From our perspective history has never seemed more relevant.  After the KKK and neo-Nazis marched through Charlottesville it seemed that the only thing that mattered was history as we debated whether to tear down statues of Jefferson Davis, Robert E. Lee and even Christopher Columbus.  The news from abroad also showed the vital relevance of history.  In Europe far-right parties with fascist leanings drew headlines while in North Korea a communist dictator threatened to rain nuclear bombs on downtown Washington D.C., a frightening boast equal to the worst we heard during the Cold War.

What can we learn from David Donald’s mistake?  He was right about the lesson American history teaches. We Americans have indeed been shaped by abundance. What he was wrong about was the inference he drew from the morning headlines.  The omnipresent stories of oil shortages convinced him that it was realistic to suppose that these were harbingers of the future.  He apparently didn’t realize that in making an assessment of the present he was engaged in fortune-telling, but that is what he was doing.  It’s what we all do actually when we’re deciding what in hell is going on in the world.  But it’s a fool’s errand of sorts.  We cannot possibly know with confidence what the future will bring.  None of us can, not even historians. 
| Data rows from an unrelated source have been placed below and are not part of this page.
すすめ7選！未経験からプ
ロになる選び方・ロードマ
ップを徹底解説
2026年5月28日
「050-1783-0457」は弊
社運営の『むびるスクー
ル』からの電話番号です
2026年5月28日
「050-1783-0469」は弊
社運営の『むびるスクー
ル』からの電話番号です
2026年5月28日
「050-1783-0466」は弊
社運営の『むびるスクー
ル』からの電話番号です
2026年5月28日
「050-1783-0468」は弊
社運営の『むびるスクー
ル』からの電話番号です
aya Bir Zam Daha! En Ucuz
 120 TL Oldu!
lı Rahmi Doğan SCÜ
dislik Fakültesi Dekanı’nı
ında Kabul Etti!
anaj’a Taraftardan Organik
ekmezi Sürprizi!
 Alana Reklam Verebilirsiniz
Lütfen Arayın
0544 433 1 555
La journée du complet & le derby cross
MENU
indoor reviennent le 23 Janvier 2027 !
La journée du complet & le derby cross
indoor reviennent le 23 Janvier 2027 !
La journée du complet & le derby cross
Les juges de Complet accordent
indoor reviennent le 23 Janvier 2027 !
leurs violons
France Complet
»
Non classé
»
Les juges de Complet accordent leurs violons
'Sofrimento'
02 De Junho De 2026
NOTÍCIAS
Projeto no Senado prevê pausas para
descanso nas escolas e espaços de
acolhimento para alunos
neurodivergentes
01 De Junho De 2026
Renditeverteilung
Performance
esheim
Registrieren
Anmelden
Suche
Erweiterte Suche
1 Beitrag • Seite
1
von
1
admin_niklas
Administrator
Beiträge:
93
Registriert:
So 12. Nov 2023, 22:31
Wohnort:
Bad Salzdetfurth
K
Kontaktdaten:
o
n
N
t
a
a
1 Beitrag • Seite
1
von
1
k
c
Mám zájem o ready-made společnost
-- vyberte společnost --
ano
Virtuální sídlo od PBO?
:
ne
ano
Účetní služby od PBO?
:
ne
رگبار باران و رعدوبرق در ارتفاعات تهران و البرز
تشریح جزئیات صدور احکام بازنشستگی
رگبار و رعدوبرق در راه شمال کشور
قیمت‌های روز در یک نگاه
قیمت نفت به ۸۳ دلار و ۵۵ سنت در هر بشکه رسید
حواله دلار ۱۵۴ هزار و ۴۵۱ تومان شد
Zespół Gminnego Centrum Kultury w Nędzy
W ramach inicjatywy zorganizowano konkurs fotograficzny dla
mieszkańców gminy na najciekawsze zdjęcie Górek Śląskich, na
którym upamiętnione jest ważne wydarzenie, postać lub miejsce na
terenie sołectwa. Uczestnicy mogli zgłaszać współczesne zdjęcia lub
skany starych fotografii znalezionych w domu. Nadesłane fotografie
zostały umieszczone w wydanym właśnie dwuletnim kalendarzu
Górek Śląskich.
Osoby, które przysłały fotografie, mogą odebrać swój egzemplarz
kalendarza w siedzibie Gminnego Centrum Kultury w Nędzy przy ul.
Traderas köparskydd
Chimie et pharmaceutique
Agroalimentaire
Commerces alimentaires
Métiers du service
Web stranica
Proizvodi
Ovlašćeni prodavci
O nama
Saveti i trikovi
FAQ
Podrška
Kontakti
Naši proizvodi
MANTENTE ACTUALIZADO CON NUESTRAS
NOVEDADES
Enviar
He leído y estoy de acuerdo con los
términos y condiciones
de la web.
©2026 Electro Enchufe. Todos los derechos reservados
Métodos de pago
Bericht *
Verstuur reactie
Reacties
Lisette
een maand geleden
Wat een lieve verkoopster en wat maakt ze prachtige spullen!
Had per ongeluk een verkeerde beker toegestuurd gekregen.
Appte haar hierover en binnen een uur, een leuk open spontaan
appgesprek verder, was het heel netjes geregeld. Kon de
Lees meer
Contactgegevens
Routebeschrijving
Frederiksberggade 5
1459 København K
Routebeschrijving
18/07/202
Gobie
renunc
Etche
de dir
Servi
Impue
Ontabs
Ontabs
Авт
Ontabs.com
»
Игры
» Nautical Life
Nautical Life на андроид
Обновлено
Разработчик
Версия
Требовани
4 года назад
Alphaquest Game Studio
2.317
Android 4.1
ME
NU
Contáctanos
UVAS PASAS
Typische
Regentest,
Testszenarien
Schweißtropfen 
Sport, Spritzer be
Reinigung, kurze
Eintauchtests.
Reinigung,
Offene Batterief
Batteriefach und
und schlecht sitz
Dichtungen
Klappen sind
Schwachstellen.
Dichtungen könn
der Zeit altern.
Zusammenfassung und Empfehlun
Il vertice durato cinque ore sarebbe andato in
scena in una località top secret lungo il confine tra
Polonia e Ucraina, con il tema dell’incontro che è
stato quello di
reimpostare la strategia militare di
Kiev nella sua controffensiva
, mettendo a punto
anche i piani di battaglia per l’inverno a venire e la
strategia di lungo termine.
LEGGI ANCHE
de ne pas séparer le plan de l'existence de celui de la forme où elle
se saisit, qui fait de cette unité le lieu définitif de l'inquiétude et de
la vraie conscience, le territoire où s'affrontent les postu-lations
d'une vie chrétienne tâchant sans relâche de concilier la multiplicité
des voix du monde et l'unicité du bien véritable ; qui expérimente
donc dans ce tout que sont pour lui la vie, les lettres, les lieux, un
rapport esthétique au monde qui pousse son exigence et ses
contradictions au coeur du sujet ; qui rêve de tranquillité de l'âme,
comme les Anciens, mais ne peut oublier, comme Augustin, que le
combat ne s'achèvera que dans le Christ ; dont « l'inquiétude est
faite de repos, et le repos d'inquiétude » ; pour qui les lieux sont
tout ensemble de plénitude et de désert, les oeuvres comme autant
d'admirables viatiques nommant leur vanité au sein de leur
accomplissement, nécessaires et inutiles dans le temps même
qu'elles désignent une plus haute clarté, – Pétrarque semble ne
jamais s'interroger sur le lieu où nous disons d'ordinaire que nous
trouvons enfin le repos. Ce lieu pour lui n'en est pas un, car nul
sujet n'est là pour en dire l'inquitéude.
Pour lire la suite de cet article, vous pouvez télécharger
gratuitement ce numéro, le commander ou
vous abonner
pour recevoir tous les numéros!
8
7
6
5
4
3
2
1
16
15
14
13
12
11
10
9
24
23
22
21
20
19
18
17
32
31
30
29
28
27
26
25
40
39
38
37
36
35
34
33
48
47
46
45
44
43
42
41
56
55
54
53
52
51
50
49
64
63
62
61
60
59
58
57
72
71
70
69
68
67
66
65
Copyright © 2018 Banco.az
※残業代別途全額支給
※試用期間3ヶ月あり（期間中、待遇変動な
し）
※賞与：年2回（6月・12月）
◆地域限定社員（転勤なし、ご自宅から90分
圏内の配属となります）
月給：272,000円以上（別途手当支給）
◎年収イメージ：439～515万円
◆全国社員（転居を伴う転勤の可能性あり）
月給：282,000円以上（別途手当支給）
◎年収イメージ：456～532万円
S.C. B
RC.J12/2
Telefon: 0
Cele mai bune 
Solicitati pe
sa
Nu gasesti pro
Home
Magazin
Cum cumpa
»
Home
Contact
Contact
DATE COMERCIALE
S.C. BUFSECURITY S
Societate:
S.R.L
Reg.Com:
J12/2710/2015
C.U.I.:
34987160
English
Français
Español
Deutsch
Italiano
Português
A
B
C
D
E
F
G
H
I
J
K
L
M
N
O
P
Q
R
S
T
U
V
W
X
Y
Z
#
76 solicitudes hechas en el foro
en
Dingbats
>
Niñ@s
But this doesn’t make the past irrelevant.  Historians aren’t experts on the future, they are experts on the past. Their usefulness to society is in helping us understand who we are and why we care about the things we care about.  Historians can’t tell us how we’ll weather a Trump presidency, but they can tell us why it’s alarming to see KKK members parading through the streets of an American city.  

That may not seem like much.  But it’s wisdom of the sort that has seemed beyond the grasp of Mr. Trump, whose comments on history throughout his run for the White House and his short time in it suggest he knows too little history to be trusted to explain it.  That’s unfortunate.  One of his chief jobs is to explain ourselves to ourselves.  And you cannot do that without understanding our history.